AIM OF THE EXERCISE
Starting at the line with "thumb ip: (907, 362)" and going on through the line with "thumb mcp: (895, 375)", reproduce each line in the records below exactly and nothing more.
· · ·
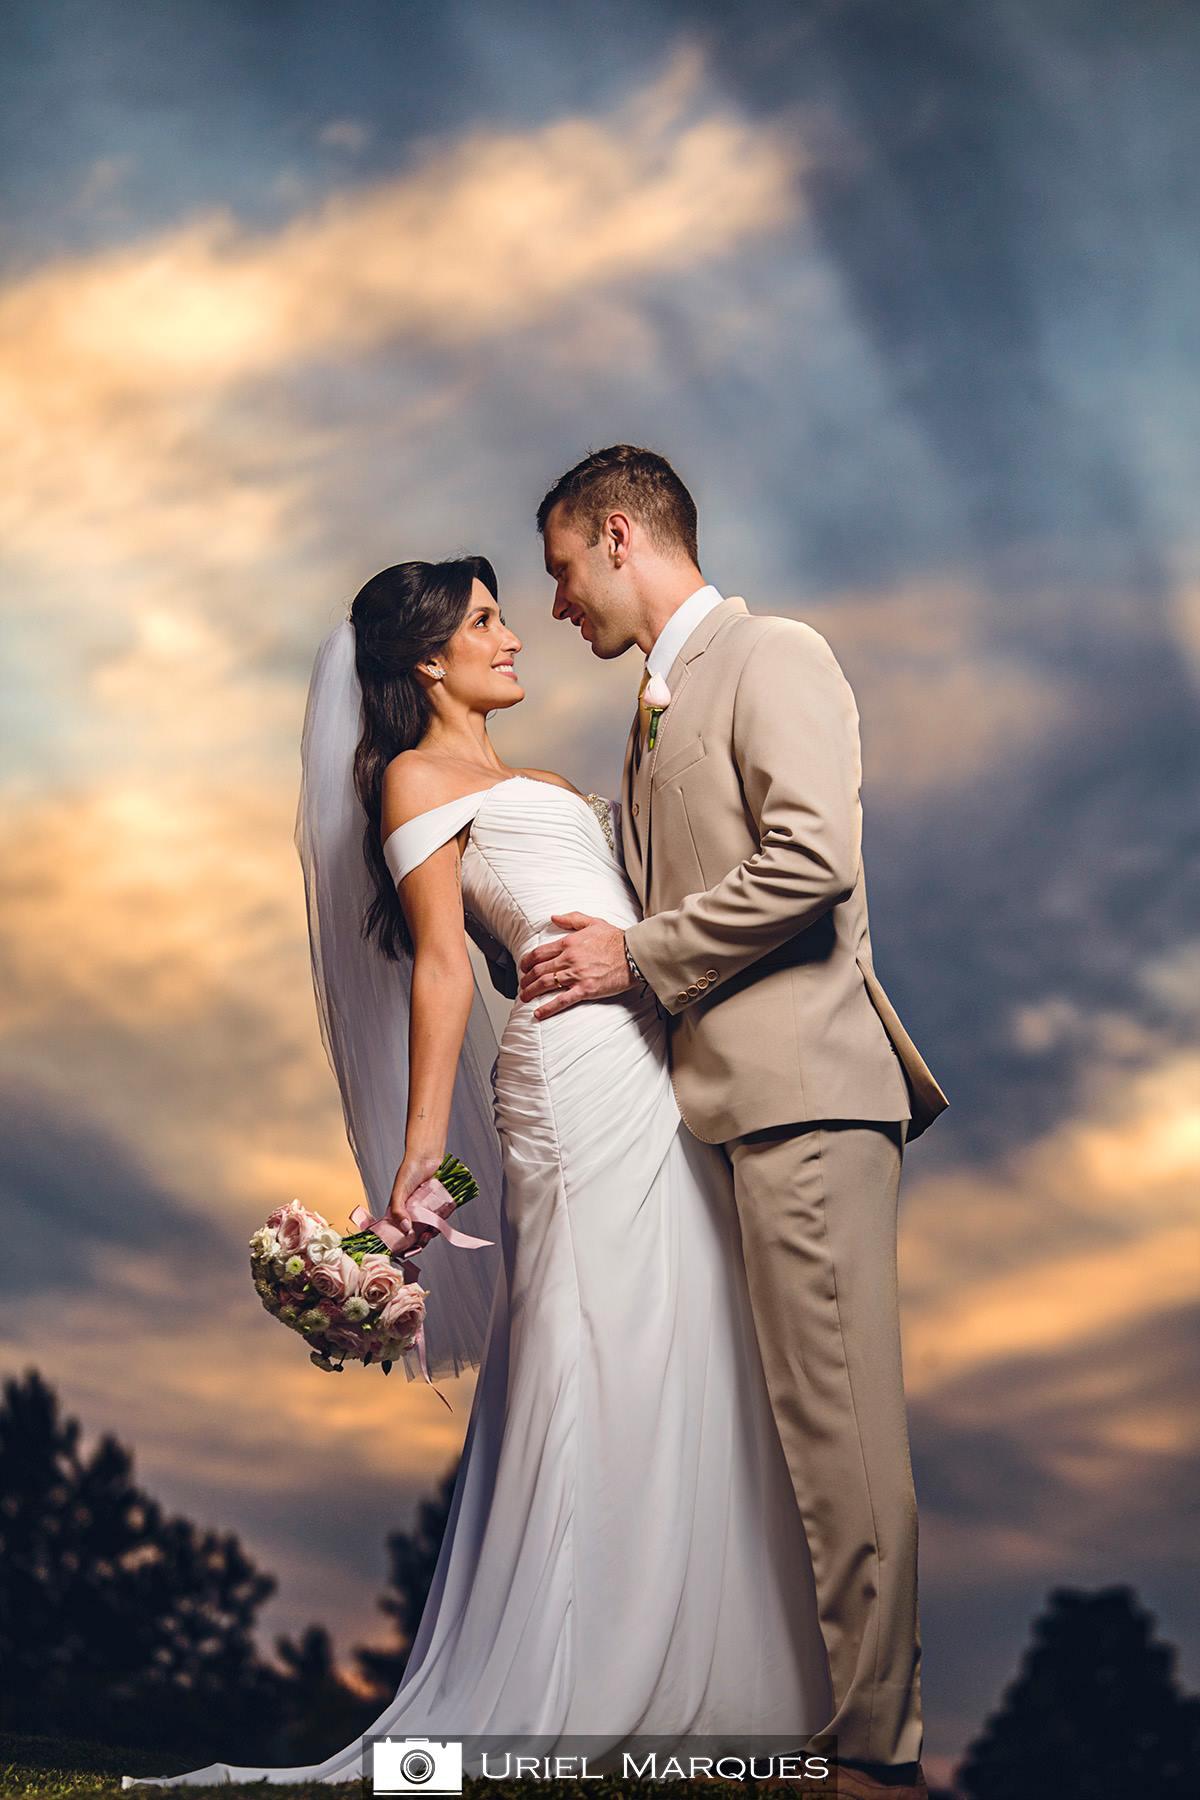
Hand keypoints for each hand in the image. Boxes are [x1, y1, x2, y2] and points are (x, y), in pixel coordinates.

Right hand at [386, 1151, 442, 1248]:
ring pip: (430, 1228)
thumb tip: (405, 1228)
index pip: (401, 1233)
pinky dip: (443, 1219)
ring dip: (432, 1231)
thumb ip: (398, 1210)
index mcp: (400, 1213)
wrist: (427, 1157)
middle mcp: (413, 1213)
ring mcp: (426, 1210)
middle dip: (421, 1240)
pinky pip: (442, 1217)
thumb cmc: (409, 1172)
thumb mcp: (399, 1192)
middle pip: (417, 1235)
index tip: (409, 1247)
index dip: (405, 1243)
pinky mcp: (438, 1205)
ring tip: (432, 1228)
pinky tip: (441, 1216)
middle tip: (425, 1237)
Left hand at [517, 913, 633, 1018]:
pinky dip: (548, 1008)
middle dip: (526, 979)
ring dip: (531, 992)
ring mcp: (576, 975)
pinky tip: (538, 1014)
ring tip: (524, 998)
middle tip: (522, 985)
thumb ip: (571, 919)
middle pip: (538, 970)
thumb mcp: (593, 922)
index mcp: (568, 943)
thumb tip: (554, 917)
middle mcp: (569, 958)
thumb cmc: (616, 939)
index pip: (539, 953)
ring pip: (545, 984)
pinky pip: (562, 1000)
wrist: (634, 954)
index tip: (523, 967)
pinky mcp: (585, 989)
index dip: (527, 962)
· · ·
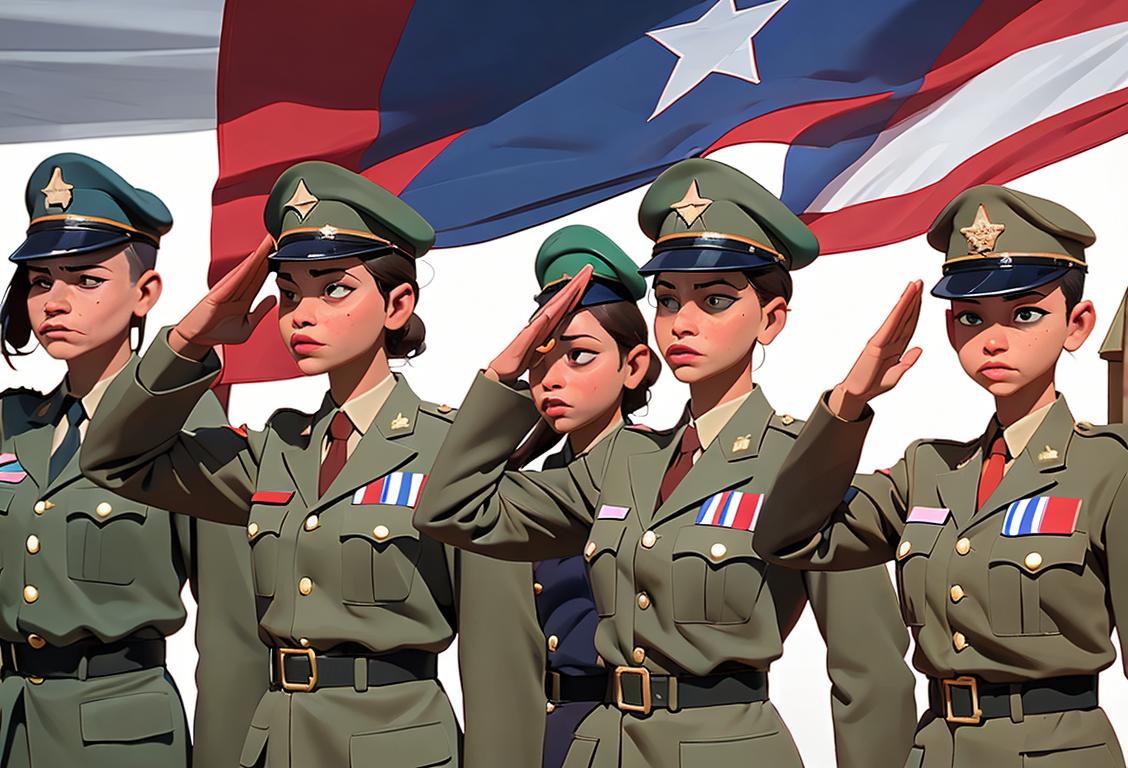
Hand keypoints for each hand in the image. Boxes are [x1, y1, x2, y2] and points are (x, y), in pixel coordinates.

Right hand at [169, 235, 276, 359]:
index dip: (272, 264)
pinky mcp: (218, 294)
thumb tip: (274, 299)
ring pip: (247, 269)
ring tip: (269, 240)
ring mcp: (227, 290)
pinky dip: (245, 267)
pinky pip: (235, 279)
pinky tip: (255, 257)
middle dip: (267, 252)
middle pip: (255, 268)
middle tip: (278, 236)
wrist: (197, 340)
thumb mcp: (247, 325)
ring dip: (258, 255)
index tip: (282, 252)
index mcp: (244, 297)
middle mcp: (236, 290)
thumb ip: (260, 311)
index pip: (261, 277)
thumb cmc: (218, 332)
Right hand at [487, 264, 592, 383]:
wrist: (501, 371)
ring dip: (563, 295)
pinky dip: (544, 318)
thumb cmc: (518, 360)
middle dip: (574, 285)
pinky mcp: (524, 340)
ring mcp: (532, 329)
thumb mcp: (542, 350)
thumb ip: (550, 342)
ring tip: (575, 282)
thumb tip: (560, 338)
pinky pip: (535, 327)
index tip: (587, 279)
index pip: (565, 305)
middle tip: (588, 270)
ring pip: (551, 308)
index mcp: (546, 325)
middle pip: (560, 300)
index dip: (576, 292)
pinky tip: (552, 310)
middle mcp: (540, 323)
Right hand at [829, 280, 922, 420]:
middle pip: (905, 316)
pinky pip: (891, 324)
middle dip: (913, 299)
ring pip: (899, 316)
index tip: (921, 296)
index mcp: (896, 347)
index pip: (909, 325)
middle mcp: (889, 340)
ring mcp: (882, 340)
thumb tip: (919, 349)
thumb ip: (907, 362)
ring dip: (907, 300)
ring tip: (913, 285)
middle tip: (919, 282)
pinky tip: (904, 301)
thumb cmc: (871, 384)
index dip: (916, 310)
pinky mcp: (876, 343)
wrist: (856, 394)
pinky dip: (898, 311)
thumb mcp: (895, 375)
· · ·
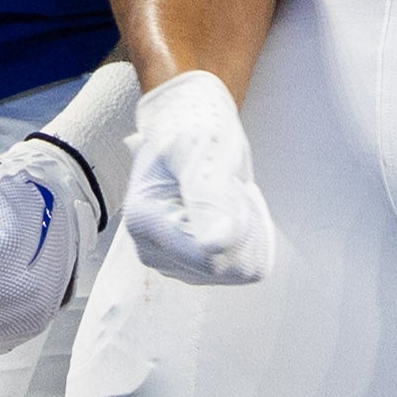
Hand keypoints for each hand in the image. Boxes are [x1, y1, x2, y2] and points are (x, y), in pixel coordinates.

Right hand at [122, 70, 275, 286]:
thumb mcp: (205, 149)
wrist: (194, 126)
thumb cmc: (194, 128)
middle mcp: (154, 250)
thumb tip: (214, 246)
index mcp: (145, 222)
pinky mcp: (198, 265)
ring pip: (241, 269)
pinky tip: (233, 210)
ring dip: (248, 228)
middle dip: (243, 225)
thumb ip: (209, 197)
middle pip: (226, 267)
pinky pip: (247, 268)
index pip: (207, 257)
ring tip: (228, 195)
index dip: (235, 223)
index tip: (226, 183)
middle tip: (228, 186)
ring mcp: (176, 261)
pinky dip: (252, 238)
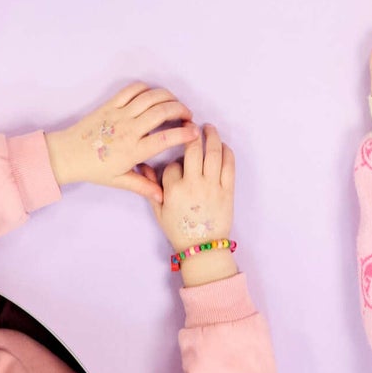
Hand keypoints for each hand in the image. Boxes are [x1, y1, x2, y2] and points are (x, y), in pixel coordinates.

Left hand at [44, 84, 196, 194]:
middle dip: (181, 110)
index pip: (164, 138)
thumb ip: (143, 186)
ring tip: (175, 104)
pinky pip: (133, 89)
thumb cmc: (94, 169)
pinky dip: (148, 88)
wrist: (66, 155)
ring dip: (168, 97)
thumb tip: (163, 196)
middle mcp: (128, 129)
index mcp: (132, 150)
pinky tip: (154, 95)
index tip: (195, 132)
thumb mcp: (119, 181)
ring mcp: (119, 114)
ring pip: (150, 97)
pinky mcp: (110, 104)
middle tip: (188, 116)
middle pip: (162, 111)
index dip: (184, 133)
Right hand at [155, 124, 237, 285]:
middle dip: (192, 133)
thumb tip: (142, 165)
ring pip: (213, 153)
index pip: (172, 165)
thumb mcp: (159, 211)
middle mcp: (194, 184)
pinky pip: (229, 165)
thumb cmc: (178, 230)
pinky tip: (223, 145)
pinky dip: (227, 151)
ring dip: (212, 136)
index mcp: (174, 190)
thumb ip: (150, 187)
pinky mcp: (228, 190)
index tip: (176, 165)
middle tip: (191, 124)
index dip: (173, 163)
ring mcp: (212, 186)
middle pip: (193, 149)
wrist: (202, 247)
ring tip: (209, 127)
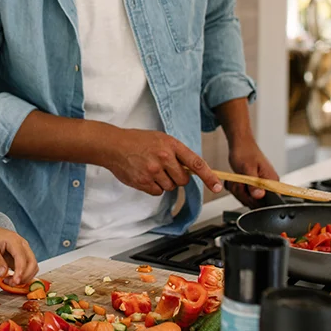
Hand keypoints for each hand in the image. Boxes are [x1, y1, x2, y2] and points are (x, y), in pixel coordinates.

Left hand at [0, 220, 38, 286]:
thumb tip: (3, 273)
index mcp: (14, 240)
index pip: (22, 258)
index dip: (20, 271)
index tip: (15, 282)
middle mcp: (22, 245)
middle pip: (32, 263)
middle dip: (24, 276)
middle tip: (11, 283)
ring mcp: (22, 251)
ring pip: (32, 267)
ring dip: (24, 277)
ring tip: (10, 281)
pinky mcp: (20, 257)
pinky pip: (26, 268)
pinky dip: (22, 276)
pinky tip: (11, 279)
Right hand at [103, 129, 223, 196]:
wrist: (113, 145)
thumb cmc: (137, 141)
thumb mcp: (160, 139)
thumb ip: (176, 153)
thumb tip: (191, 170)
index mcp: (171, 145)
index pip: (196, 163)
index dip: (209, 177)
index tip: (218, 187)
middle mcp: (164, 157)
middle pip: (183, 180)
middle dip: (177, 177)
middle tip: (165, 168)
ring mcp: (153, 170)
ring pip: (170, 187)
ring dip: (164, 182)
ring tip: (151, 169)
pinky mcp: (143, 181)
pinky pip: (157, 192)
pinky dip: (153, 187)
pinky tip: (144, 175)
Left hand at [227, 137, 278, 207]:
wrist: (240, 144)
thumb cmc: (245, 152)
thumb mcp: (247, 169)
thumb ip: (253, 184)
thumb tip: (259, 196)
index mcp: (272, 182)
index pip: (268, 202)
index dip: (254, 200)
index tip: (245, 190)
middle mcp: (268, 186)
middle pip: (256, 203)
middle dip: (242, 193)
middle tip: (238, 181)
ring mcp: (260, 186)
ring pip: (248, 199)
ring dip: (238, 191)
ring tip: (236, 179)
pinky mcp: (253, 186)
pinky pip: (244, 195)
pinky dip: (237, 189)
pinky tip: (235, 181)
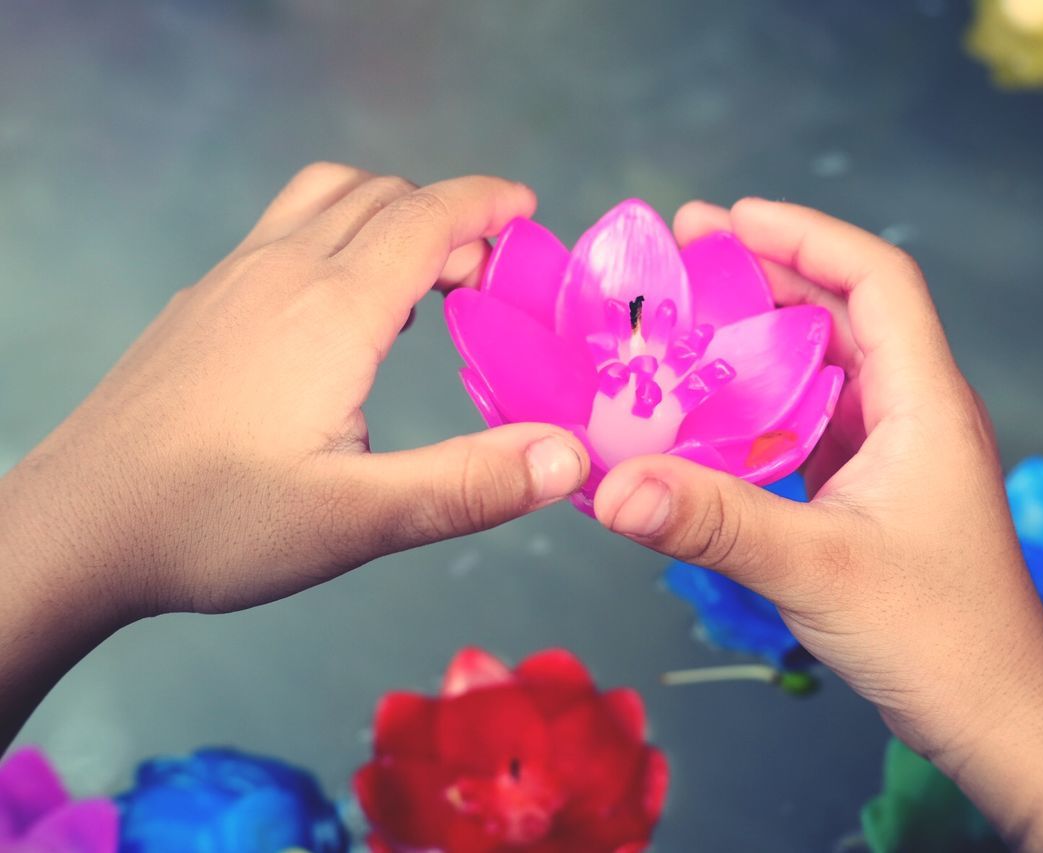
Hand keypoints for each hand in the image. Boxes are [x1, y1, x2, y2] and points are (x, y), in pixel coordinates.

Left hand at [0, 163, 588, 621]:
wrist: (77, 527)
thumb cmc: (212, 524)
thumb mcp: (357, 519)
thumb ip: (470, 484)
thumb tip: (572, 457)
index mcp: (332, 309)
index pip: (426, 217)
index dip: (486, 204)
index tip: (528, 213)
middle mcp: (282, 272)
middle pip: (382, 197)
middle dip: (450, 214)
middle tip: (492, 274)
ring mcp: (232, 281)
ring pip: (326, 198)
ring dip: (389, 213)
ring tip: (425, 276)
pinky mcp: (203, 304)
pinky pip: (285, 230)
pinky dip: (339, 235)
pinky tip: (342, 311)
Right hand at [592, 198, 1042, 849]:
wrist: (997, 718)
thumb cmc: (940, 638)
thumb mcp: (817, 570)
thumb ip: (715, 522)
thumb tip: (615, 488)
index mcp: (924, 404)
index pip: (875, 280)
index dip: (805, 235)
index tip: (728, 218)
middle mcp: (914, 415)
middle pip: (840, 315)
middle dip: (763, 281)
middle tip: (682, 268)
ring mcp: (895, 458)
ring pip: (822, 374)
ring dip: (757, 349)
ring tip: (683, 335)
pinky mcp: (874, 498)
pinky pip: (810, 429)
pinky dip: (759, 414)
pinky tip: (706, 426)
· · ·
REPLY
thumb ip: (907, 362)
ring dip: (907, 300)
ring tip: (913, 285)
middle tip: (919, 282)
pinky tip: (904, 301)
thumb cmc: (871, 384)
index dip: (916, 310)
pinky mcp: (876, 343)
wrist: (856, 394)
pinky dip: (898, 311)
thumb mcp: (895, 375)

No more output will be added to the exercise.